Task description -> Say the number of lines in the records below that hold the word "gestion", and only that number.

Stored data ->

---+---

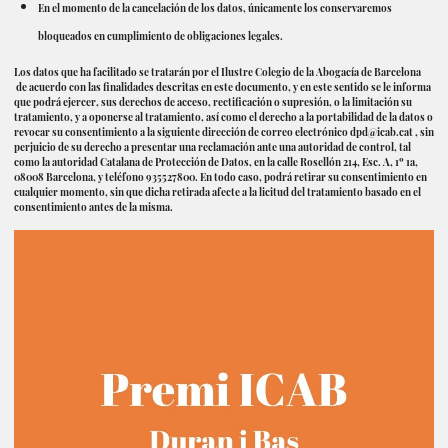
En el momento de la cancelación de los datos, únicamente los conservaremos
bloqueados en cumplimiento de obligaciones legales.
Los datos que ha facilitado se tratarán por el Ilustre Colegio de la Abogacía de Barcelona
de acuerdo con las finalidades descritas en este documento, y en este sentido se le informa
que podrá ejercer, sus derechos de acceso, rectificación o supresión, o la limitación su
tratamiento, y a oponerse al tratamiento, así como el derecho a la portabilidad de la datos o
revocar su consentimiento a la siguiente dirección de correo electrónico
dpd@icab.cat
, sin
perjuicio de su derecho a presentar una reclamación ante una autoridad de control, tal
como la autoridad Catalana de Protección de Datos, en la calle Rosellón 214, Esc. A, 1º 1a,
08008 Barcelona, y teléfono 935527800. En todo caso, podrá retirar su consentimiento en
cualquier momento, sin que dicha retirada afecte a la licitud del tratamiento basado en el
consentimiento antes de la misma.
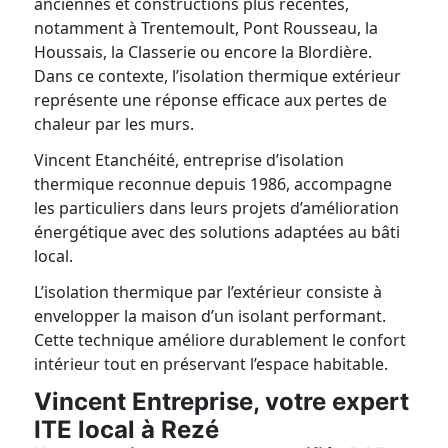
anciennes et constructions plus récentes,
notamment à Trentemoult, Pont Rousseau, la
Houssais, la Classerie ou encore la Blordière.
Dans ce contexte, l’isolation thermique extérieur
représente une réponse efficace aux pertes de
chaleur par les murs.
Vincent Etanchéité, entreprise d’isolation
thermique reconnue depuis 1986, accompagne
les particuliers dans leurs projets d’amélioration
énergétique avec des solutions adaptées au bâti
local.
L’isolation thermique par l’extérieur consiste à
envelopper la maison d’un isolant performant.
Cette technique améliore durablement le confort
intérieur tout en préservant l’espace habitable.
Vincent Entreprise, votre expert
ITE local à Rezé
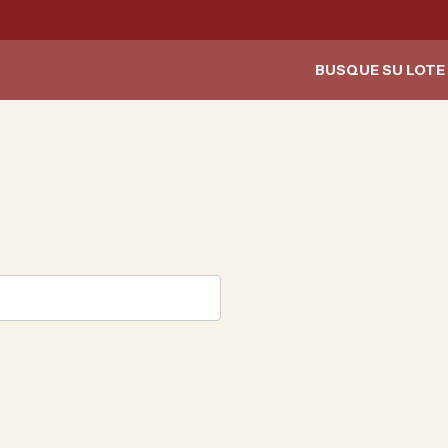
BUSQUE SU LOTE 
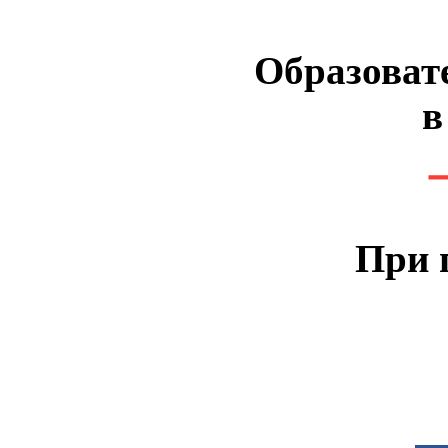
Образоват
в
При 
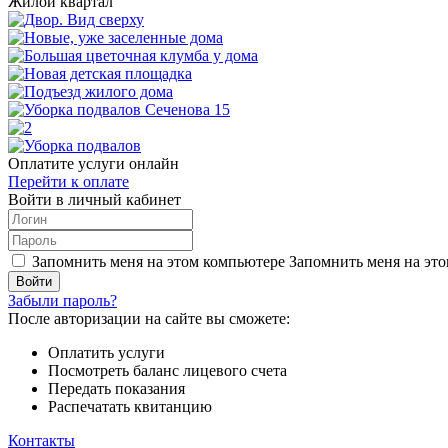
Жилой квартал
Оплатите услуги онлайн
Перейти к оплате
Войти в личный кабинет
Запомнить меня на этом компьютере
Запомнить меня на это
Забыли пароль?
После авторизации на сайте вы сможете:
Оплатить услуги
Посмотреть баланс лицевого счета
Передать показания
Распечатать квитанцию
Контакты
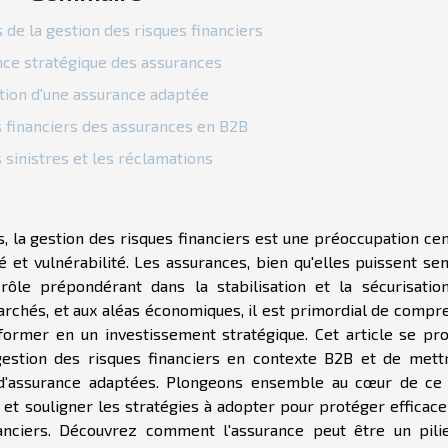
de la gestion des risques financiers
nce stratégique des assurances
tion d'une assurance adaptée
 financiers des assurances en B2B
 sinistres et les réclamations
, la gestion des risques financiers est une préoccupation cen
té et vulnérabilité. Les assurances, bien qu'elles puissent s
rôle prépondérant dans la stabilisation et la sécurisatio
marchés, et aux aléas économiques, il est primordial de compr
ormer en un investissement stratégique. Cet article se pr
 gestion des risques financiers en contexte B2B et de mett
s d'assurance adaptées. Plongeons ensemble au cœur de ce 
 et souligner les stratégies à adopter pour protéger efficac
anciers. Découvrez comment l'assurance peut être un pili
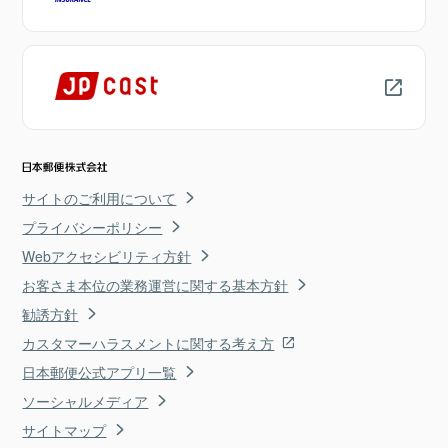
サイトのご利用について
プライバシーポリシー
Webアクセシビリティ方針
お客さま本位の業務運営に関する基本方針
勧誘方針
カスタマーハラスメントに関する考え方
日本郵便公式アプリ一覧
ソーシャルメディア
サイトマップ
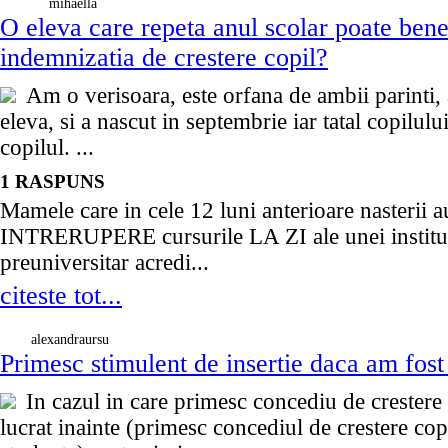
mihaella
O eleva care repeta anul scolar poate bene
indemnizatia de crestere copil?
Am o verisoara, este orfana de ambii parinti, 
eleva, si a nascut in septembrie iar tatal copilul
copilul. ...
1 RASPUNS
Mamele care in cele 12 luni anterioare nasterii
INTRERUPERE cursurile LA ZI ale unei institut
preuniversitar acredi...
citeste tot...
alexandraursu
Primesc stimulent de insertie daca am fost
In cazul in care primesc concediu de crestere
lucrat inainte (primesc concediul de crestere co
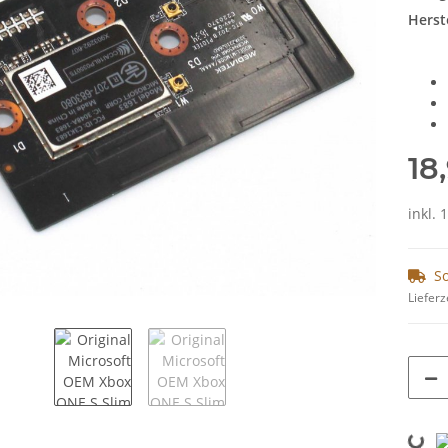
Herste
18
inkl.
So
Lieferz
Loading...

---+---

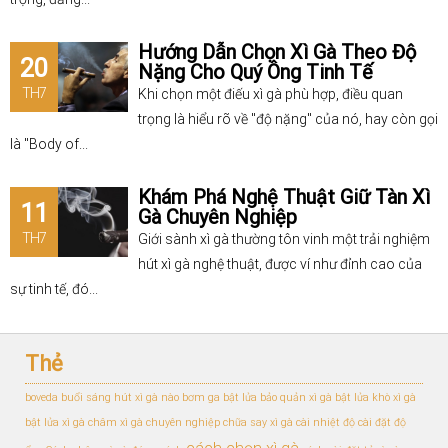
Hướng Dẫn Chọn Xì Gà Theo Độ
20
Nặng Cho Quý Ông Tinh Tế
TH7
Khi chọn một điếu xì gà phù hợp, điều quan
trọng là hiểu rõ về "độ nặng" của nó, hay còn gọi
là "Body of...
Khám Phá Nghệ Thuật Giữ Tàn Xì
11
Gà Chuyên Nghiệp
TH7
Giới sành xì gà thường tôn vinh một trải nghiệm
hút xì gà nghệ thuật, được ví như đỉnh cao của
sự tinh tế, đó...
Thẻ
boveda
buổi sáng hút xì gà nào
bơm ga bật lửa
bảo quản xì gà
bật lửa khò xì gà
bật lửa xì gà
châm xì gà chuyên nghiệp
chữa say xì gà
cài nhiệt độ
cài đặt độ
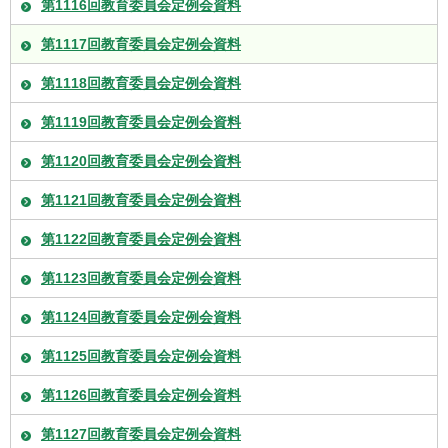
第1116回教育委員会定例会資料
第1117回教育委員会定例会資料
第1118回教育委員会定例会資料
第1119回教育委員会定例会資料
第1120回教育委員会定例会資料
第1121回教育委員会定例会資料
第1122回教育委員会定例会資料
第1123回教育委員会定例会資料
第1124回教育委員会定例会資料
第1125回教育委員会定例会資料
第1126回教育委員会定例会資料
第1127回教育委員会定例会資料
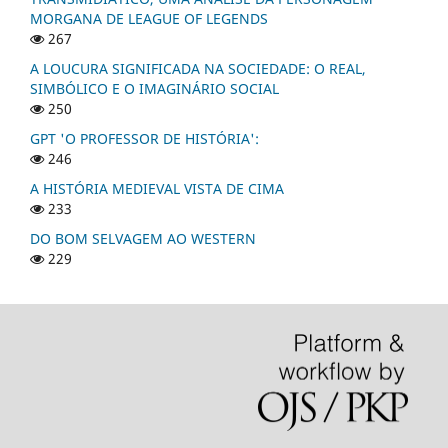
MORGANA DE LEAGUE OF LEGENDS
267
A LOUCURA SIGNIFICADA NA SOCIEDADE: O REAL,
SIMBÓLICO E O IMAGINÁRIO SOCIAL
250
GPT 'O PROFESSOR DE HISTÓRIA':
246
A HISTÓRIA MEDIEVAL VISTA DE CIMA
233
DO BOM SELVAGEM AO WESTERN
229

---+---

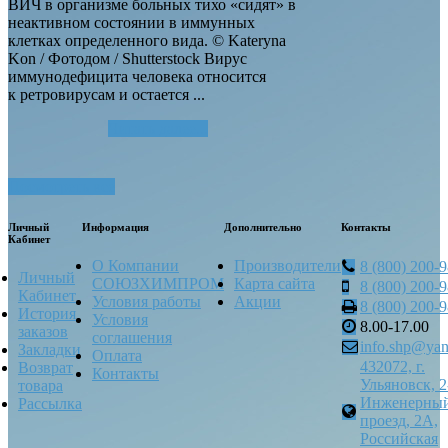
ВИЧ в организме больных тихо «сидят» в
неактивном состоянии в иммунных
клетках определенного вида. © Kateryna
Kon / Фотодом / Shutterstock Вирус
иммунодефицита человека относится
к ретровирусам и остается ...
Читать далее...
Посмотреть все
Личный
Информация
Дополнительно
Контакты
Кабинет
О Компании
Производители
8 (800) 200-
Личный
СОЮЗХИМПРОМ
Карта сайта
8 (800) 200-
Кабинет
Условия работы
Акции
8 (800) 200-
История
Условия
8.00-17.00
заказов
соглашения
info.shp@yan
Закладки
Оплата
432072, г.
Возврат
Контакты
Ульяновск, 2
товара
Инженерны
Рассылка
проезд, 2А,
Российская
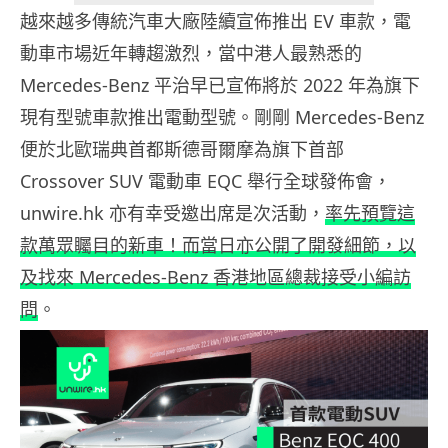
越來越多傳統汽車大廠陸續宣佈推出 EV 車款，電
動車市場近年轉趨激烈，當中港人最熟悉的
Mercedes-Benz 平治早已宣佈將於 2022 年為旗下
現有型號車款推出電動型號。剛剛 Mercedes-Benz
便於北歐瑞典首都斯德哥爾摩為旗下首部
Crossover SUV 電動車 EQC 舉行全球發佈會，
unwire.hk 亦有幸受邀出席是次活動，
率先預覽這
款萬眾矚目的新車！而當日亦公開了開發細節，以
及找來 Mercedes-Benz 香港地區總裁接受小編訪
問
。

---+---

Reply -> 3